Count the lines in the design file records below that contain the string "cplaneType". Give only the number.

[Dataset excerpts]
_ _ _ _ _
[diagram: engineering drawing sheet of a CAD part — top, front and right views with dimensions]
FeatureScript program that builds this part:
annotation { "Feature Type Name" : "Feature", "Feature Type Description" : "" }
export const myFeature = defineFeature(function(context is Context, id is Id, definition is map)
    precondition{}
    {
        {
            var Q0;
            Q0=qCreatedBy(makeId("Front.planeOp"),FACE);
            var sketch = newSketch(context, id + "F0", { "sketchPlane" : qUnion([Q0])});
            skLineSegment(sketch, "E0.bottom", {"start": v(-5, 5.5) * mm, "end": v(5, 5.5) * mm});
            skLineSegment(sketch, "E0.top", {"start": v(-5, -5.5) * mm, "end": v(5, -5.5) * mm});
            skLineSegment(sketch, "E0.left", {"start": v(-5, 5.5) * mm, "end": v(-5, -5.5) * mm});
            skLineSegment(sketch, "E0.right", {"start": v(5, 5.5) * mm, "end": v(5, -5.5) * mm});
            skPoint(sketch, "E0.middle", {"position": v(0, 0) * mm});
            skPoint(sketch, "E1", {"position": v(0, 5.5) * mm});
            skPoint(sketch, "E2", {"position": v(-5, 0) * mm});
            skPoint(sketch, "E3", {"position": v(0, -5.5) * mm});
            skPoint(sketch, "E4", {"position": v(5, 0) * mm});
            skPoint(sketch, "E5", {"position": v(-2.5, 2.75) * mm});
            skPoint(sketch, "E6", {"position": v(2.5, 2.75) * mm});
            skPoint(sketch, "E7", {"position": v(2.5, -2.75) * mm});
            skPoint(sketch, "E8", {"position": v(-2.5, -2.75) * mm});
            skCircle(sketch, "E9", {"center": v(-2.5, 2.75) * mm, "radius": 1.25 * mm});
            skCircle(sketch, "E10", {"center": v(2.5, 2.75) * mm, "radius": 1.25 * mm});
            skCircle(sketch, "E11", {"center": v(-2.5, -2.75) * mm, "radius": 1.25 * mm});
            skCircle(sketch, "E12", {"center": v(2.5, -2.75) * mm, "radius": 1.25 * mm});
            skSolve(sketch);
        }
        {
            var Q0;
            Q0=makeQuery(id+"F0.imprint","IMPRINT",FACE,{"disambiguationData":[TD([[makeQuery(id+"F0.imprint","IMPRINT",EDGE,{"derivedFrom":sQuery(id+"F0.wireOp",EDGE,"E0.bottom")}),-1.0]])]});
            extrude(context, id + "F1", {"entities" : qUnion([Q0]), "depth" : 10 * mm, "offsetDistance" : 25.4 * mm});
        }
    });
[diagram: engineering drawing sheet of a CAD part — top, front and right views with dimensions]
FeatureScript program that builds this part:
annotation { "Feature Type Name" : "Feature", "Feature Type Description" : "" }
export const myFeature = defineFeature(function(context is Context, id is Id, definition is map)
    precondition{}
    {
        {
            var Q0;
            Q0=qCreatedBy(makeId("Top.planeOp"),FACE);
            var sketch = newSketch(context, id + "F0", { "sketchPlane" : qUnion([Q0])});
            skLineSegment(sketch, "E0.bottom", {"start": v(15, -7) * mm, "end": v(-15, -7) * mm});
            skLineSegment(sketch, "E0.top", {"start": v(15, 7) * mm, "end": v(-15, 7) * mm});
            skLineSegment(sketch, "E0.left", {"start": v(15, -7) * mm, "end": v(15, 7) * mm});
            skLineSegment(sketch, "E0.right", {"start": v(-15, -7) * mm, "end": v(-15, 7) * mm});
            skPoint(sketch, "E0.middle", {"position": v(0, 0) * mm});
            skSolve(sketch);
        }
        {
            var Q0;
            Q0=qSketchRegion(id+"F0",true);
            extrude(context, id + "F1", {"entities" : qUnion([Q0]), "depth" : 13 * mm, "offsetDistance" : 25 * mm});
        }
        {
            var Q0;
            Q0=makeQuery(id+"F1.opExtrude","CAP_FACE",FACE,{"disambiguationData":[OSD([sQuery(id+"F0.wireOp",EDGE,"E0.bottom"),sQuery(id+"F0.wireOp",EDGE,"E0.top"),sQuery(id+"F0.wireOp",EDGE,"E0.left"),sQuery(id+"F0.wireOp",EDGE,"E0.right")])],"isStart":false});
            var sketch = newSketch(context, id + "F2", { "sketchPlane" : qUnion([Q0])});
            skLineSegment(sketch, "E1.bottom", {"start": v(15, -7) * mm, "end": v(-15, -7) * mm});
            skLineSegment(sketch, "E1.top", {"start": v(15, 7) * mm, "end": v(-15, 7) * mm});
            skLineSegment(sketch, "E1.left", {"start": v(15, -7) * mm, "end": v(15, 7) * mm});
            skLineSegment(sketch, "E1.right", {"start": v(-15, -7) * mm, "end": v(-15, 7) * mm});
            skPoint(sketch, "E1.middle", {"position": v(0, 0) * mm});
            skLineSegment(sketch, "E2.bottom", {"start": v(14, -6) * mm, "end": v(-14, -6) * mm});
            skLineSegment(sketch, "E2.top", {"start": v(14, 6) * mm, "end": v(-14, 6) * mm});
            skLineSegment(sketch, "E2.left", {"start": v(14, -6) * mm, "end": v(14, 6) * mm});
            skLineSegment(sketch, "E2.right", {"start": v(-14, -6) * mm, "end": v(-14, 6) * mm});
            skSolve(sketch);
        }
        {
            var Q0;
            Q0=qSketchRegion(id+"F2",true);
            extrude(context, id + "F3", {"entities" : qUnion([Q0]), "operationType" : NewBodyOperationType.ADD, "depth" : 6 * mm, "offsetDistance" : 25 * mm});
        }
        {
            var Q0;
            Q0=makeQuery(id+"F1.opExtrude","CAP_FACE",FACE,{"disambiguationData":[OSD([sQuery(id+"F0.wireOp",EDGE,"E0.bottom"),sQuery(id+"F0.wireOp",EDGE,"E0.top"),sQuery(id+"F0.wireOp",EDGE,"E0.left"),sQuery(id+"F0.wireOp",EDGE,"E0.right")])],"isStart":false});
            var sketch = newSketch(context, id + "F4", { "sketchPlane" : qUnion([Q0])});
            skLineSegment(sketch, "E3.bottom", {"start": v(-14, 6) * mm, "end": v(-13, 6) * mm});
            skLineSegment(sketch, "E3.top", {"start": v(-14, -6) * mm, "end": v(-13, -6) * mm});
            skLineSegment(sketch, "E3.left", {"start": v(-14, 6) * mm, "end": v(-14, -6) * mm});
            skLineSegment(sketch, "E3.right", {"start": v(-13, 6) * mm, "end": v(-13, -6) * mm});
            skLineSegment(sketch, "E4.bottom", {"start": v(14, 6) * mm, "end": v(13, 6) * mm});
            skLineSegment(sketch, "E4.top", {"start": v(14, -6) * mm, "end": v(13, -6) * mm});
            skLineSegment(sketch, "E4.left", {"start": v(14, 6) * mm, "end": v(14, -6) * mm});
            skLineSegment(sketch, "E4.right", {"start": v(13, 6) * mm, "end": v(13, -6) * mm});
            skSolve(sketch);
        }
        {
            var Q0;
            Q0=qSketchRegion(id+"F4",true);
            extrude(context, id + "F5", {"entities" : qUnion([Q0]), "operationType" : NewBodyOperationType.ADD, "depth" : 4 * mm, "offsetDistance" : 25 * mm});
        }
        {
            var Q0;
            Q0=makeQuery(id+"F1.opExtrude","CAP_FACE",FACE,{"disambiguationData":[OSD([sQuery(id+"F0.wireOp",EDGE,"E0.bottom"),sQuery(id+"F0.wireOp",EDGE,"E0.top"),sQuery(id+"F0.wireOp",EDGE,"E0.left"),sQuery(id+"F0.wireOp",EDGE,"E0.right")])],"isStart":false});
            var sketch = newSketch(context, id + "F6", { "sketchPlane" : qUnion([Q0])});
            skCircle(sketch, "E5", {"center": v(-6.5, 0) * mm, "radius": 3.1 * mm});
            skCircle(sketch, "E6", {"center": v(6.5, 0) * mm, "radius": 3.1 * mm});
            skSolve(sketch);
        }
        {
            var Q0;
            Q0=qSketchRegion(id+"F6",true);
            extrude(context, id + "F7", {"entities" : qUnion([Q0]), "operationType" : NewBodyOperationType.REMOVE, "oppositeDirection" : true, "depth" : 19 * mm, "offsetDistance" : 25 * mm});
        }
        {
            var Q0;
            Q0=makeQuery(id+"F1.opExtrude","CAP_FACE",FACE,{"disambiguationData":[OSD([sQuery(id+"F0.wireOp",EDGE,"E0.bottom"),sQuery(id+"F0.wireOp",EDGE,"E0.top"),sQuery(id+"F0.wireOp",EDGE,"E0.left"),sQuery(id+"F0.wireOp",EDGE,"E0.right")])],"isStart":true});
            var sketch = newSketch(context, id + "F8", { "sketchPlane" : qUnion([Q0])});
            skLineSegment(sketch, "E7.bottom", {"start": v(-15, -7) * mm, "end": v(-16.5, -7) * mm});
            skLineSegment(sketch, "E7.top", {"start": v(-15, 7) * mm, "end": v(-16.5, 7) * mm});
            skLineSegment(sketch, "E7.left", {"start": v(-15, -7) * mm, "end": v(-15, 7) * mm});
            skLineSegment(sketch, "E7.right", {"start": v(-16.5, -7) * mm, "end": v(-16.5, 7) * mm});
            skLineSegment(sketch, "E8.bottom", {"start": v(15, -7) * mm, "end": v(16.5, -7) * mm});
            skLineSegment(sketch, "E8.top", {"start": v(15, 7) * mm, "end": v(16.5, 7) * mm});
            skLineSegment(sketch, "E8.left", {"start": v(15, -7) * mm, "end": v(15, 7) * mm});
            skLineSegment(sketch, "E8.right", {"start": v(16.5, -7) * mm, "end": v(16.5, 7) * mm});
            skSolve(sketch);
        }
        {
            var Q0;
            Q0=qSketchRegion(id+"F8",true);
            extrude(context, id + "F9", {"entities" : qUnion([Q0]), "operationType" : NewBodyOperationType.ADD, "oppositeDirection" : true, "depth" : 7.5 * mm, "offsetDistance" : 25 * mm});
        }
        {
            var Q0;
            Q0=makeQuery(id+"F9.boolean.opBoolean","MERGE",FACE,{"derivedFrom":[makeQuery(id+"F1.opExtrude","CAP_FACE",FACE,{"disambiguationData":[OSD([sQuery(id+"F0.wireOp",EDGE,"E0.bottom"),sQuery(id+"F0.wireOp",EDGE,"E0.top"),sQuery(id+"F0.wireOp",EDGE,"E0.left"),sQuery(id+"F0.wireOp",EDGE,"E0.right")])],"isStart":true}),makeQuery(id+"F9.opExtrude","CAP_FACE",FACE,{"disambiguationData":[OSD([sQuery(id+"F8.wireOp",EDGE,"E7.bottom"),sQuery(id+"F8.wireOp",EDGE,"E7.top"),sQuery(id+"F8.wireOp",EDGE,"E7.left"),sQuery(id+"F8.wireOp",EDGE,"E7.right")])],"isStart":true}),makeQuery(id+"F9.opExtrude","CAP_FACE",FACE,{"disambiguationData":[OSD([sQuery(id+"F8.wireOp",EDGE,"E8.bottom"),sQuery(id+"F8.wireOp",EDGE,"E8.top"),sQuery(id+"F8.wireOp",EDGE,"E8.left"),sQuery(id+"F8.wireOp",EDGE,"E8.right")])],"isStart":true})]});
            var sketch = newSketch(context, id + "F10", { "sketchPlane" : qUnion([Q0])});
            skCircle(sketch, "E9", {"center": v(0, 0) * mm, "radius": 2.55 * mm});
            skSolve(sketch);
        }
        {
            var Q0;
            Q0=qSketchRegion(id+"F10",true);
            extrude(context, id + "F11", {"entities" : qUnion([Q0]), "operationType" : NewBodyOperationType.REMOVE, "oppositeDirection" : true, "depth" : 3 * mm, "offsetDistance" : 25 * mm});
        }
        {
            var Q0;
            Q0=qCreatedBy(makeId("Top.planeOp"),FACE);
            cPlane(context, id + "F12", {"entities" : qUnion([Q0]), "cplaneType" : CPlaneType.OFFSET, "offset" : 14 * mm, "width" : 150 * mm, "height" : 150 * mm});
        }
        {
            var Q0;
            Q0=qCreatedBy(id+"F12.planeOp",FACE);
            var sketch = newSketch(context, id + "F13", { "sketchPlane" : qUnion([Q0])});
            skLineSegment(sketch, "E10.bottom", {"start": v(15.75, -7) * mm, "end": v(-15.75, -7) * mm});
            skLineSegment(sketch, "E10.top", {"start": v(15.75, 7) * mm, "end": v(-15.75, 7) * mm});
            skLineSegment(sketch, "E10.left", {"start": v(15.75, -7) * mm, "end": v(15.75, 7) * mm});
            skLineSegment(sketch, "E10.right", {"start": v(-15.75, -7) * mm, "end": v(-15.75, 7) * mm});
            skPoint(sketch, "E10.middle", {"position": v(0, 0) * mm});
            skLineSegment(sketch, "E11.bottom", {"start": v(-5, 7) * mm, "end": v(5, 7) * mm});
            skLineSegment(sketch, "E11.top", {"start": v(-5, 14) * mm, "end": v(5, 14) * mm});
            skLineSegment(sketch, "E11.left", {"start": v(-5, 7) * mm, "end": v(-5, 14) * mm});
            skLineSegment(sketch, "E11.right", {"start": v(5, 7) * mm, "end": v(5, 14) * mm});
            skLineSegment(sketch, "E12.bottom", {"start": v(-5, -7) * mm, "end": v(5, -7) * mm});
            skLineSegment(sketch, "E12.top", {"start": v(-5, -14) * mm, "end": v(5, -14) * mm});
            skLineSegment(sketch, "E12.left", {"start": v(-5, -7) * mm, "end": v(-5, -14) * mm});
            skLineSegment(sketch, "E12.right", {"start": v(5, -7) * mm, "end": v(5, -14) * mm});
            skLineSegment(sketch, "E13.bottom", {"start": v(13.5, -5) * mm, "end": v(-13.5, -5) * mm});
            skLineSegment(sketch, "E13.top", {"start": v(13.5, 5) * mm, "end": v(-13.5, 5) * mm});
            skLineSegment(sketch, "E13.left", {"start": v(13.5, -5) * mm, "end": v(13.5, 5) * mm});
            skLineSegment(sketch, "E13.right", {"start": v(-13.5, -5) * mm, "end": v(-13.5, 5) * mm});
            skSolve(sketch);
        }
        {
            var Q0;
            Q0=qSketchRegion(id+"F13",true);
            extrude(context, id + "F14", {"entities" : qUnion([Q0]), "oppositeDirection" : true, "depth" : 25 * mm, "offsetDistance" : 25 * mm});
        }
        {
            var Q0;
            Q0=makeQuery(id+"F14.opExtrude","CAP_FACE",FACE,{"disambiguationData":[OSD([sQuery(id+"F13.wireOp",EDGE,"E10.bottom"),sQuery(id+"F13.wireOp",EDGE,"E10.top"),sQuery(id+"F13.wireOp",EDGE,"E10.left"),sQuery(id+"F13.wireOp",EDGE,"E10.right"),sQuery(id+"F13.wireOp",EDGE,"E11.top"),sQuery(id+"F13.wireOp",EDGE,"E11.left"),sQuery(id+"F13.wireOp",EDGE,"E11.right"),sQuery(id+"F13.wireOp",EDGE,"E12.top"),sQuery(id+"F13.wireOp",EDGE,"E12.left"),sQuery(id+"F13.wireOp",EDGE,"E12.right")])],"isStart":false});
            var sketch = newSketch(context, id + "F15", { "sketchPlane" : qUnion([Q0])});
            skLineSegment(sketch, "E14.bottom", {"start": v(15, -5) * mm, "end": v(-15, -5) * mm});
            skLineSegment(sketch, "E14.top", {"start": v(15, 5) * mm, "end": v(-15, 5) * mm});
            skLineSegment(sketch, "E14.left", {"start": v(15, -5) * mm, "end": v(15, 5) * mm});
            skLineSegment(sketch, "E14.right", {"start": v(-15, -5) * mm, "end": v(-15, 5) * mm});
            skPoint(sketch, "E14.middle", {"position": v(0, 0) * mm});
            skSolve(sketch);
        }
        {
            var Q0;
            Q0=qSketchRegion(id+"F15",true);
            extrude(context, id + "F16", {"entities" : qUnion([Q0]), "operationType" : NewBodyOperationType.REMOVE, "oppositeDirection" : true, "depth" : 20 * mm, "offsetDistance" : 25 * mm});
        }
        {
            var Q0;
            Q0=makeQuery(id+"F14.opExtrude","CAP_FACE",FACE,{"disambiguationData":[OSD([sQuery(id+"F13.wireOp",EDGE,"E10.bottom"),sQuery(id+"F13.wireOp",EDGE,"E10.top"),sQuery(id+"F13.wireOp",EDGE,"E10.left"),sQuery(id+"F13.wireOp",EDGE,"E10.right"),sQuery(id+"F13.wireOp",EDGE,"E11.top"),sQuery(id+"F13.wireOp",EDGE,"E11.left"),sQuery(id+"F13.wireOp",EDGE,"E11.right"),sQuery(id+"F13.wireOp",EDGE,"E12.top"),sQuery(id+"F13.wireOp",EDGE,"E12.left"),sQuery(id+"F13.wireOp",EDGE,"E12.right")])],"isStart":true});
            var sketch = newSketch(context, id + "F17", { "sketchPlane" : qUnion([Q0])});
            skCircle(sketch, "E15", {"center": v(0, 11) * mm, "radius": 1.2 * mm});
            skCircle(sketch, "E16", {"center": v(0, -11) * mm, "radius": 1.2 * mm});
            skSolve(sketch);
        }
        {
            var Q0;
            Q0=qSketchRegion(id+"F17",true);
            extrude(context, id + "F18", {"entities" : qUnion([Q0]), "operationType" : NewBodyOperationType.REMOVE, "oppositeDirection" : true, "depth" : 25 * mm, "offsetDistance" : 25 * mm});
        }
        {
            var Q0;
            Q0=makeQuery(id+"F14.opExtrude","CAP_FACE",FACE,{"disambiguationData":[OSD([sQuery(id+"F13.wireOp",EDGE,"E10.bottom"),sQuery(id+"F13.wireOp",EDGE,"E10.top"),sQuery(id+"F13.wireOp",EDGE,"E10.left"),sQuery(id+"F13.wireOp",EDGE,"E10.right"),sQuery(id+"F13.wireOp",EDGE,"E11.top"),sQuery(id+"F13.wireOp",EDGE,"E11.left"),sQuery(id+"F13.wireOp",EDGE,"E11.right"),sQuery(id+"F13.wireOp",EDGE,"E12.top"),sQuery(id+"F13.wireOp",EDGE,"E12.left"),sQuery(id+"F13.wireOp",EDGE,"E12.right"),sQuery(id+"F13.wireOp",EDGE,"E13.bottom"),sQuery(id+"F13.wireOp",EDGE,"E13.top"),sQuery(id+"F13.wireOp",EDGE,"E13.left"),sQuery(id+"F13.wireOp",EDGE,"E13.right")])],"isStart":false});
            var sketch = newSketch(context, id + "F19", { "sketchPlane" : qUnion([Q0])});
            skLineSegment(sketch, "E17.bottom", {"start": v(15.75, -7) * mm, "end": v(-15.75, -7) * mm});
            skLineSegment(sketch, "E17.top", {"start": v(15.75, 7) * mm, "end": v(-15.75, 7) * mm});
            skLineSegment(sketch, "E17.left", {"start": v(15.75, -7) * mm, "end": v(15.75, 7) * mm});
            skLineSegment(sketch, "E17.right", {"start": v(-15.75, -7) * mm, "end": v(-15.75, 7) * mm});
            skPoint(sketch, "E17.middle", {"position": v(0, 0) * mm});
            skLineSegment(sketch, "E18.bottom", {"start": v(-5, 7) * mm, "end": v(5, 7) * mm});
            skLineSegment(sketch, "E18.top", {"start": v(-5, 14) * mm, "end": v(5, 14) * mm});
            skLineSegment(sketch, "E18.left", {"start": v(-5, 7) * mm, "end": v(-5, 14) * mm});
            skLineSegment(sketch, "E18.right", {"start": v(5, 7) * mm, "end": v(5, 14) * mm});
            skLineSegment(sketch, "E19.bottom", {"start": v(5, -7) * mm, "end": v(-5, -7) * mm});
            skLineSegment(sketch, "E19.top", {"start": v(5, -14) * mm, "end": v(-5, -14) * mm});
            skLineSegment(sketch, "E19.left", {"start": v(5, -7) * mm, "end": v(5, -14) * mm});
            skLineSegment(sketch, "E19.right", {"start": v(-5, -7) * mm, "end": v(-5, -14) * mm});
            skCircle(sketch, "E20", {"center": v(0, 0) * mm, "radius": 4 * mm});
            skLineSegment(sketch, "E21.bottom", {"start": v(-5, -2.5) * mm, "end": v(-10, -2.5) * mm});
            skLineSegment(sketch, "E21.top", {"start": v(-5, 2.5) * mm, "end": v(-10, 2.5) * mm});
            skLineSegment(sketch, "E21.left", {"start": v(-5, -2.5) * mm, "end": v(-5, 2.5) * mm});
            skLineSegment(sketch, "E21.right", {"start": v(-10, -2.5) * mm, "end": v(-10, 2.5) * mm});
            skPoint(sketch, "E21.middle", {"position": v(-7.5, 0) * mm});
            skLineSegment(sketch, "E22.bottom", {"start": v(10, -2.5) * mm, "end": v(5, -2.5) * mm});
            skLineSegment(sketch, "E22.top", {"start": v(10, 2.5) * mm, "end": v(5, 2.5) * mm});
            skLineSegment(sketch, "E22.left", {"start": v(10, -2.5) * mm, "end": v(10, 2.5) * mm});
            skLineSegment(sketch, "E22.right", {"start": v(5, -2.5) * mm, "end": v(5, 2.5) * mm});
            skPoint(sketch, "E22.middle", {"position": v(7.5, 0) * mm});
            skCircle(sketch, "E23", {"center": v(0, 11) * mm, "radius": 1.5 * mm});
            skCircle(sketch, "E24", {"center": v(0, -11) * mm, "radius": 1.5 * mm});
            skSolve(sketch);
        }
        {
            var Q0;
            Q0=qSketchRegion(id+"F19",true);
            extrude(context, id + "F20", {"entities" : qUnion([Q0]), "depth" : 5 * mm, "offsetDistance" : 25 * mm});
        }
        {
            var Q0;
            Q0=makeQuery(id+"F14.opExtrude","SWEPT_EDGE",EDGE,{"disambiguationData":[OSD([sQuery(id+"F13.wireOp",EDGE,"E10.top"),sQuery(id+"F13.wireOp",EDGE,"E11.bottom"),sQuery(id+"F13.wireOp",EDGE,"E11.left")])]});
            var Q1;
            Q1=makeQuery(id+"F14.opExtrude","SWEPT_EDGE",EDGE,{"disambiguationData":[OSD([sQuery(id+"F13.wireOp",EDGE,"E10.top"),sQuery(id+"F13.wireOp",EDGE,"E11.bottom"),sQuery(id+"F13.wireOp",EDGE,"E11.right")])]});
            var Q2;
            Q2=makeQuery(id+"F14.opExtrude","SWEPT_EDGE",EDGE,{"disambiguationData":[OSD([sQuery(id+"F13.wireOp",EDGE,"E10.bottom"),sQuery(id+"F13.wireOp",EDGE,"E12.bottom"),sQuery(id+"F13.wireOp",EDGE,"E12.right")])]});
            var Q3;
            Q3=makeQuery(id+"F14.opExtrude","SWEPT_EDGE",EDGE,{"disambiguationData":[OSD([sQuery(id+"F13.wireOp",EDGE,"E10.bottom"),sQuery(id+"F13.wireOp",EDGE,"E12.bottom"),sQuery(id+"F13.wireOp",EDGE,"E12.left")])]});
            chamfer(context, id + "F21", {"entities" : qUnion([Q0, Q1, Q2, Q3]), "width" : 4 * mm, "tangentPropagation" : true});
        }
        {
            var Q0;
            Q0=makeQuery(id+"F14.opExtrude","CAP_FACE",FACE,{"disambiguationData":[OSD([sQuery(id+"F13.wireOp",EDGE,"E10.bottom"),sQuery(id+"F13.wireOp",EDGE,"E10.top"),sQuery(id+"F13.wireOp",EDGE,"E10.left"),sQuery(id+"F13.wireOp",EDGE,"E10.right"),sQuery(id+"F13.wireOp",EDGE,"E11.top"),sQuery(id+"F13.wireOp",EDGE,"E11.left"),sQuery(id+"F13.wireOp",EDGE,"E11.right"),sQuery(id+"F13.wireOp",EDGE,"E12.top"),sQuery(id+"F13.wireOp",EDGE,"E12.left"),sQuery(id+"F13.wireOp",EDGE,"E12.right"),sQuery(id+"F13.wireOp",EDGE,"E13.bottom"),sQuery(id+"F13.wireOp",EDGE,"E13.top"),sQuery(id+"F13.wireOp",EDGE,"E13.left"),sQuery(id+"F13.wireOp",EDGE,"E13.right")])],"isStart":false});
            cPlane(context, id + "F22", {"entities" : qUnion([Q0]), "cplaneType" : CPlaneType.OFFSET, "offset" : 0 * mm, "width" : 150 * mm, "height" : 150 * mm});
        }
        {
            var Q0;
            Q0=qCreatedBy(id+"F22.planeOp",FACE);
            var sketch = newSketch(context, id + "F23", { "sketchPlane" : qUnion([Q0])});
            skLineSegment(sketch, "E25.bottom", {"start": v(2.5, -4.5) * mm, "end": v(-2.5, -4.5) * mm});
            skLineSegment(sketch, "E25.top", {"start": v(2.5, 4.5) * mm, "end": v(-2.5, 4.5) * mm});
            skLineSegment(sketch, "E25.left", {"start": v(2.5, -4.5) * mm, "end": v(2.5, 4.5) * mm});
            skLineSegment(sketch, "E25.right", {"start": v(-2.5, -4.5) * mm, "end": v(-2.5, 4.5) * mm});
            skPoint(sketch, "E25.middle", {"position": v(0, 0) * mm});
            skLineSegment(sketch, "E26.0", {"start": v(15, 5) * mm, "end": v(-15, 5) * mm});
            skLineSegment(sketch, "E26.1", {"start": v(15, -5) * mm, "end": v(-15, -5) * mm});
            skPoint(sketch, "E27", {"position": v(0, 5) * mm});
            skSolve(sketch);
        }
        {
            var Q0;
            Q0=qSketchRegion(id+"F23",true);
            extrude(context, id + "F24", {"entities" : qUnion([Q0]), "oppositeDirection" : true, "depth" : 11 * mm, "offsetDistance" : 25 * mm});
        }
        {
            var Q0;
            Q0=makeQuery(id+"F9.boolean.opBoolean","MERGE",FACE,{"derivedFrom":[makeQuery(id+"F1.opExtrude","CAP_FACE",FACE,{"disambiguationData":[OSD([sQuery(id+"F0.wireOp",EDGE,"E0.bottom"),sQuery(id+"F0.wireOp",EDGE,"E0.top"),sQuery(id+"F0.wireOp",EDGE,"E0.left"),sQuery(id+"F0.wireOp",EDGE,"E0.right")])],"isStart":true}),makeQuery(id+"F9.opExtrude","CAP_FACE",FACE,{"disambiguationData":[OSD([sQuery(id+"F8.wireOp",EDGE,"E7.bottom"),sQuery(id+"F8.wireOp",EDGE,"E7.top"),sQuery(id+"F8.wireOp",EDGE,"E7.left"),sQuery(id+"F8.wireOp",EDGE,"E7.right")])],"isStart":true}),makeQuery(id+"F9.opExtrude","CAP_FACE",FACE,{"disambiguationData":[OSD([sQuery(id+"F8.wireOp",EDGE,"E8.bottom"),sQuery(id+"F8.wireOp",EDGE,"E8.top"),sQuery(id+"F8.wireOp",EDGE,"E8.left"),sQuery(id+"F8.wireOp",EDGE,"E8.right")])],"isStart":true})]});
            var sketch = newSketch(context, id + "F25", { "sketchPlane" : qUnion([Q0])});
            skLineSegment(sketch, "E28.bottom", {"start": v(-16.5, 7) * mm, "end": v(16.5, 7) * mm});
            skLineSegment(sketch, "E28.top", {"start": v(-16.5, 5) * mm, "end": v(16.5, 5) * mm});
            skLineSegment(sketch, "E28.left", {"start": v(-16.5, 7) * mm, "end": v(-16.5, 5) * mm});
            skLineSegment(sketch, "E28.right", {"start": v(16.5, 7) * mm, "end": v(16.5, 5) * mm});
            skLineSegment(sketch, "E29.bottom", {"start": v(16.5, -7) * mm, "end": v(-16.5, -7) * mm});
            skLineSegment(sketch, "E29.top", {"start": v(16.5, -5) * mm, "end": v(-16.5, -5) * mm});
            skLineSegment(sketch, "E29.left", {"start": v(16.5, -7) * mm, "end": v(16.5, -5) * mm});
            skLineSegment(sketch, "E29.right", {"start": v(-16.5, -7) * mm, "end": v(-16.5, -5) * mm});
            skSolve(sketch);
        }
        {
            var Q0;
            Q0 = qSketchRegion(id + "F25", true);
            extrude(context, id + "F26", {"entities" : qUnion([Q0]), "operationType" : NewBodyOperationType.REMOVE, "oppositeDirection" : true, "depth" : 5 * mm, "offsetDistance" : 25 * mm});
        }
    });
_ _ _ _ _
▶ SOLUTION:
2